There are currently more than 1,000 Exploratorium exhibits (with over 475 on view at any given time). Exhibits cover a range of subject areas, including human perception (such as vision, hearing, learning and cognition), the life sciences, and physical phenomena (such as light, motion, electricity, waves and resonance, and weather). A variety of public programs, artists-in-residence projects, and demonstrations accompany all exhibit collections.
The Exploratorium seeks to brings hands-on inquiry to the educational system by training teachers in the teaching of science.[3] Among the education-based programs are:
Since 1974, over 250 artists working in various disciplines have held residencies at the Exploratorium. Each year, the museum invites ten to twenty artists to participate in residencies ranging from two weeks to two years.[4]
Artists-in-residence work with staff and the visiting public to create original installations, exhibits, or performances. Artists are given a stipend, housing, travel expenses, and technical support, and they have at their disposal the Exploratorium's full array of metal and woodworking shops and materials. Several former artists-in-residence have been awarded MacArthur Fellowship "genius" grants.
The Exploratorium has an equally long history with musical, film and other performances. Some artists and performers include Laurie Anderson, John Cage, Phillip Glass, Steve Reich, Brian Eno, Trimpin, Walter Kitundu, The Mermen, among many others.
One example of an artist-created work is the off-site Wave Organ, a unique sonic experience located on a nearby point of land jutting into San Francisco Bay (created by Peter Richards and George Gonzales). Another example is the Tactile Dome (designed by August Coppola), a three-dimensional pitch-black labyrinth that visitors must navigate using the sense of touch. New exhibits are added on an on-going basis.

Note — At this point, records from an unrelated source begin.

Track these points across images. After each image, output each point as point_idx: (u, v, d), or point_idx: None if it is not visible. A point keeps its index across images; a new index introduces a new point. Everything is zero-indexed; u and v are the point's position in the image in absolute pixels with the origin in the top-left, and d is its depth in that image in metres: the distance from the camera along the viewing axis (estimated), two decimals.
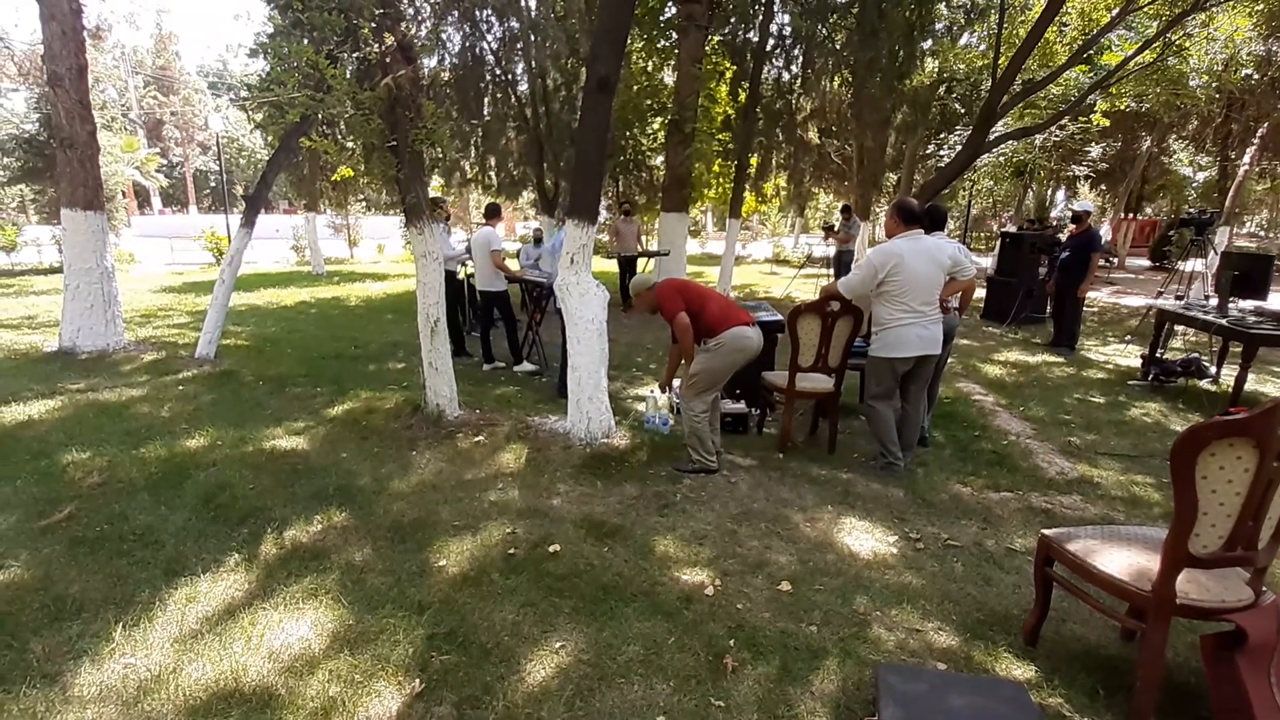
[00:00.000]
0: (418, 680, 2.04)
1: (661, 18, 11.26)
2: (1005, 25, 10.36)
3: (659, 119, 13.19)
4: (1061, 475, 3.93)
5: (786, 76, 12.22)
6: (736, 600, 2.49)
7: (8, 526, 3.02)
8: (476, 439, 4.22)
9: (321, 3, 3.61)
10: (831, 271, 11.39)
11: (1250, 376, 5.41)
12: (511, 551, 2.84)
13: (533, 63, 11.35)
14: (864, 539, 3.03)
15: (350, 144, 5.54)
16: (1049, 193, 21.92)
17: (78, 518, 3.11)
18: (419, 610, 2.41)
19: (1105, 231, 19.45)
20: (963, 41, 14.28)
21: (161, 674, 2.08)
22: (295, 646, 2.21)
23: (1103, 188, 24.13)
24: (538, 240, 10.00)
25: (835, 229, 11.23)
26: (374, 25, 3.52)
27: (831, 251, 11.87)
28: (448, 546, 2.89)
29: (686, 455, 3.73)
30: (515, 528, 3.06)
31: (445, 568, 2.72)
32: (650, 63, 12.69)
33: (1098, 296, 9.89)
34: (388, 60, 3.61)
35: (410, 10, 3.83)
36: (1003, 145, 13.08)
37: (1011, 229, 12.77)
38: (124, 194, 24.09)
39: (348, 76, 3.78)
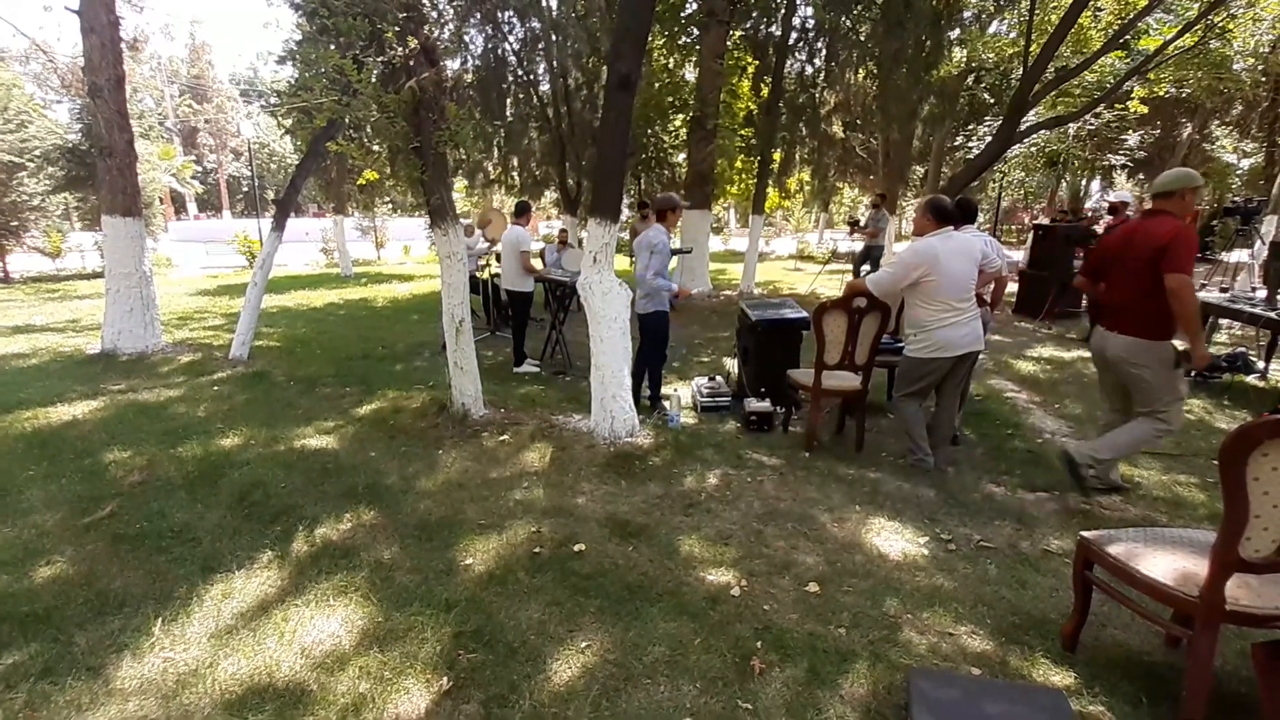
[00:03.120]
0: (446, 678, 2.06)
1: (682, 14, 11.21)
2: (1037, 11, 10.08)
3: (680, 116, 13.16)
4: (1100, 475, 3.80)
5: (810, 70, 12.07)
6: (763, 601, 2.46)
7: (54, 523, 3.12)
8: (501, 438, 4.25)
9: (347, 8, 3.66)
10: (854, 267, 11.23)
11: None
12: (537, 550, 2.85)
13: (554, 63, 11.40)
14: (893, 540, 2.97)
15: (375, 147, 5.63)
16: (1084, 183, 21.30)
17: (119, 515, 3.20)
18: (446, 608, 2.43)
19: None
20: (991, 29, 13.94)
21: (199, 668, 2.13)
22: (326, 643, 2.25)
23: (1141, 177, 23.36)
24: (562, 241, 10.03)
25: (861, 224, 11.05)
26: (398, 29, 3.56)
27: (858, 247, 11.70)
28: (474, 545, 2.91)
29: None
30: (540, 526, 3.07)
31: (472, 566, 2.74)
32: (671, 59, 12.65)
33: None
34: (412, 63, 3.65)
35: (433, 14, 3.85)
36: (1035, 135, 12.76)
37: (1044, 221, 12.43)
38: (161, 200, 24.79)
39: (373, 80, 3.83)
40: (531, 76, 12.41)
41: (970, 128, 15.85)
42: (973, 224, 3.92)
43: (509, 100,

Online since 1993, the Exploratorium was one of the first museums to build a site on the World Wide Web.[5] The site serves 12 million visitors each year, more than 20 times the number of visitors to the physical museum location in San Francisco. It has received the Webby Award for Best Science (and Education) Site five times since 1997.
The Exploratorium's website is an extension of the experiences on the museum's floor. It provides "real" experiences for online audiences. The Exploratorium broadcasts live video and/or audio directly from the museum floor (or from satellite feeds in the field, at such locations as Antarctica or the Belize rainforest) onto the Internet. Webcasts provide access to special events, scientists, and other museum resources for audiences on the Web. Using video and audio with text-based articles and features allows the public to choose among different methods of learning about a particular topic.
Video and audio also provide the ability to hear or view interviews with scientists, "meet" interesting people, or tour unique locations from factories to particle accelerators.[6] Scientists in the field also blog and use social media to communicate directly with web audiences.
The Exploratorium Network for Exhibit-Based Teaching (ExNET) is a hybrid exhibit and teaching program that shares the fruits of forty years of research by the Exploratorium and affiliated partners with a diverse group of science-rich institutions around the United States and the world.
At the 4th Science Center World Congress in Rio in 2005, science centers from five continents ranked the Exploratorium as the number one science center in the world. The Exploratorium was recently highlighted in the book Forces For Good as one of the 12 most effective non-profits in the United States.[7]
560,000 people annually visit the Exploratorium. Of these, 70% are adults and 30% are children. 61% are from the Bay Area, 30% from the rest of California, 6% from other states, and 3% outside U.S. 49% receive free or discounted admission. 97,000 students and chaperones visit the museum each year; of these, 67,000 participate in the Field Trip program.
More than 1,000 original interactive exhibits, displays, and artworks have been designed, prototyped, and built on site. 475 of these are currently on view. In addition, more than 2,500 exhibits have been installed at 200 science centers, museums, universities, and other organizations worldwide.
Hands-on exhibits are common place. Throughout the year, programs include original plays, film screenings, craft demonstrations, access to artist studios, and lectures.
Since 1995, an estimated 6,000 educators from 48 states and 11 countries have participated in Exploratorium workshops. 500 U.S. teachers participate in more than 40 hours of intensive professional development each year. A national center that supports professional development for informal educators has reached more than 500 members annually through workshops, conferences, and publications.
Educational Outreach reaches 3,500 underserved children and families in the community. The Explainer Program hires and trains 120 high school students each year. The Osher Fellows Program hosts 4 to 6 resident scholars, scientists, educators, and artists.
The Exploratorium's 2011–2012 budget was $44,670,579. There are 526 total employees; 244 are full-time equivalent. There is also an international team of 225 volunteers that contributes more than 15,000 hours annually in the museum.